Is Your React Code Sick? Let the 12.4K‑Star react‑doctor Diagnose It in One Command

react-doctor, a 12.4K‑star open‑source CLI from the Million.js team, scans React projects for performance, state‑management, effect, architecture, security and accessibility issues—especially the subtle anti‑patterns introduced by AI‑generated code—providing a 0‑100 score, detailed file/line reports, and CI integration.

Node.js Tech Stack
Node.js Tech Stack
Node.js Tech Stack
Is Your React Code Sick? Let the 12.4K‑Star react‑doctor Diagnose It in One Command
React code health 12.4K Star
React code health 12.4K Star

What It Scans

react-doctor comes from the Million.js team, the group behind the React optimization compiler, so they know React performance pitfalls. The tool examines a project across dimensions such as state management, side effects, performance, architecture, security, and accessibility—areas where AI‑generated code often slips.

The scan output lists each issue with file name and line number. Example warnings include:

New object created every render : creating a new object each render changes the reference passed to child components, causing unnecessary re‑renders.

useState synced from prop : initializing state from a prop means later prop changes won’t update the state, leading to stale data.

Fetch in useEffect without race guard : issuing a request in useEffect without protecting against race conditions allows an earlier response to overwrite a newer one.

Missing error boundary : without an error boundary a single component crash can blank the whole page.

Large component (300+ lines) : components exceeding 300 lines should be split.

Individually these issues are not fatal, but accumulated they become maintenance headaches, especially when introduced by AI code generators.

react-doctor scan result
react-doctor scan result

How to Use

Run a single command at the project root: npx react-doctor@latest The tool scans the entire codebase, sorts findings by severity (errors before warnings), and returns an overall score out of 100. To see file and line details, add the --verbose flag: npx react-doctor@latest --verbose For a diff‑only scan that checks only files changed from the base branch, use --diff (often combined with --verbose) before committing: npx react-doctor@latest --verbose --diff A perfect score shows a celebratory animation.

react-doctor full score
react-doctor full score

Agent Skill Integration

Beyond a CLI, react‑doctor can be installed as a skill for AI coding assistants such as Claude Code, Cursor, Codex, or OpenCode. After installing with: npx react-doctor@latest install you can invoke it in the chat window with /react-doctor fix my code. The agent then runs the scan, selects relevant findings, applies a vetted fix recipe, and verifies the result, forming a closed loop of scan → triage → repair → validation.

This design lets one AI tool automatically correct the anti‑patterns commonly produced by another AI, and the fixing agent learns from each correction.

react-doctor used in Claude Code
react-doctor used in Claude Code

Team and CI Integration

For collaborative projects, react‑doctor offers a GitHub Actions integration that automatically reviews each pull request. It reports only newly introduced issues, avoiding a flood of legacy warnings.

Rules are configurable via doctor.config.ts; each rule can be explained with npx react-doctor@latest rules explain <rule>, allowing teams to enable or disable checks as needed.

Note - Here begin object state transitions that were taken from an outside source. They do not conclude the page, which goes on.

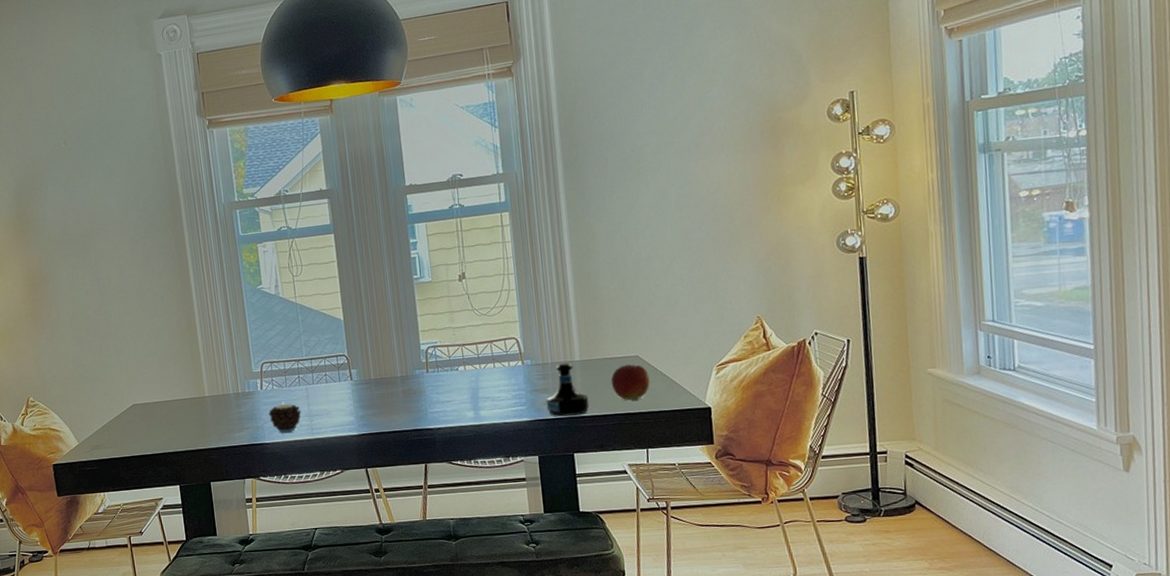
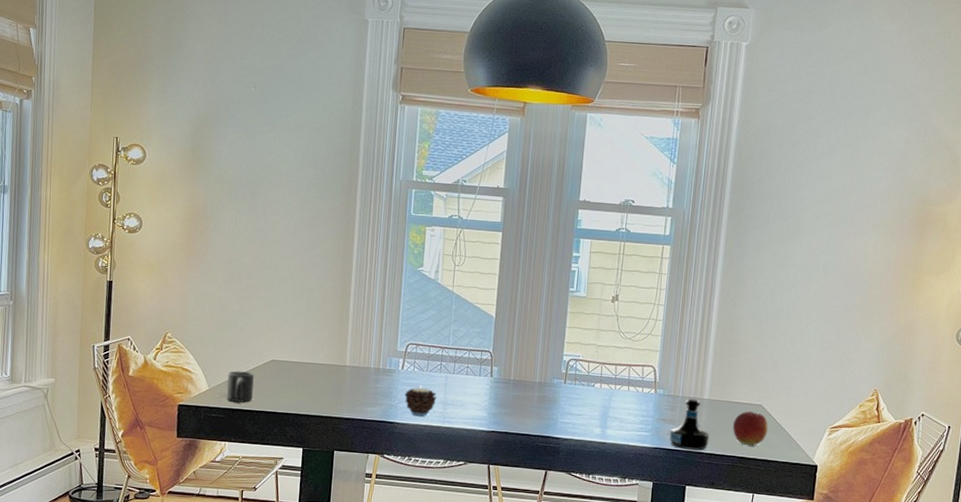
mug: none [93,420,122,452] -> present [226,370,254,403]

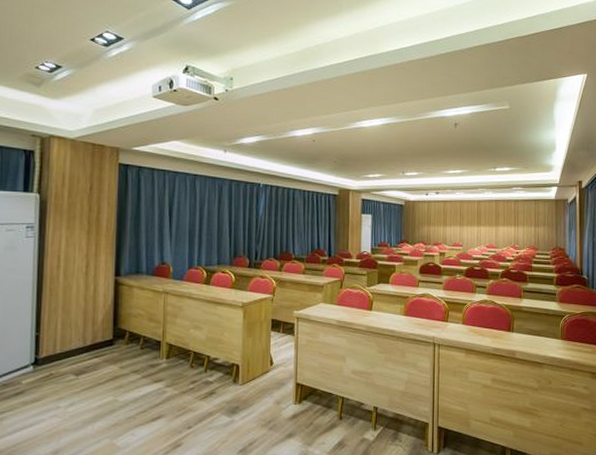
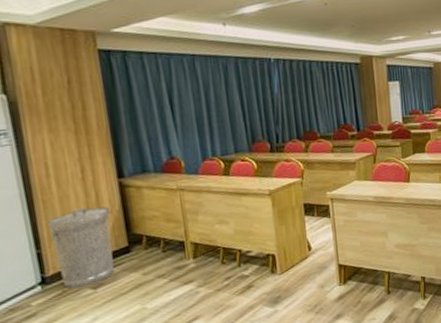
trash can: none [49,298,103,372] -> present [47,206,115,289]

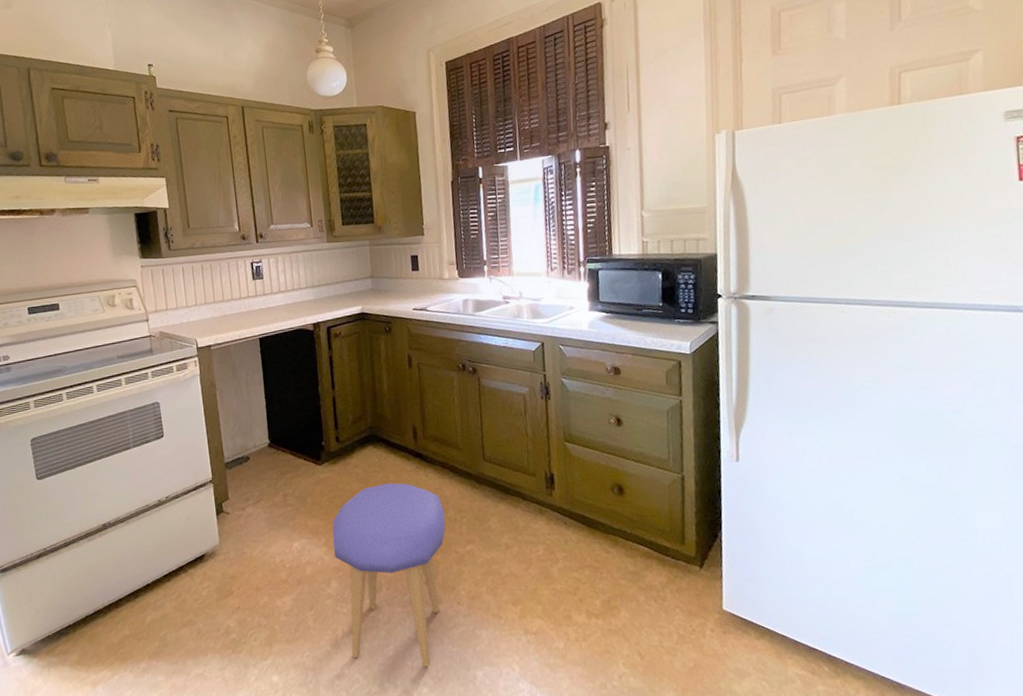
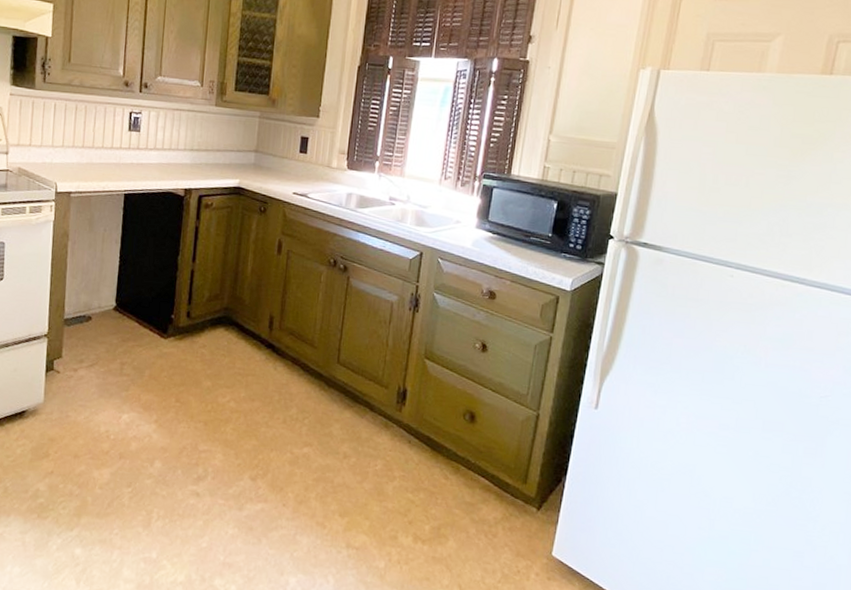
stool: present [332,483,446,668] -> none [163,369,287,565]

react‑doctor complements ESLint by targeting React‑specific mental‑model violations that have become more prevalent with AI‑generated code. It is written in TypeScript, MIT‑licensed, and claims compatibility with Next.js, Vite, TanStack, React Native, and Expo.

Limitations: it is a static, rule‑based scanner, so it cannot catch business‑logic bugs; a high score does not guarantee perfect code. By default it reports crashes and usage data to Sentry, though this can be disabled.

Nevertheless, for developers who rely heavily on AI to write React components, having an automated gate before code reaches production can prevent costly runtime issues. A single npx command is a low‑cost safeguard worth trying.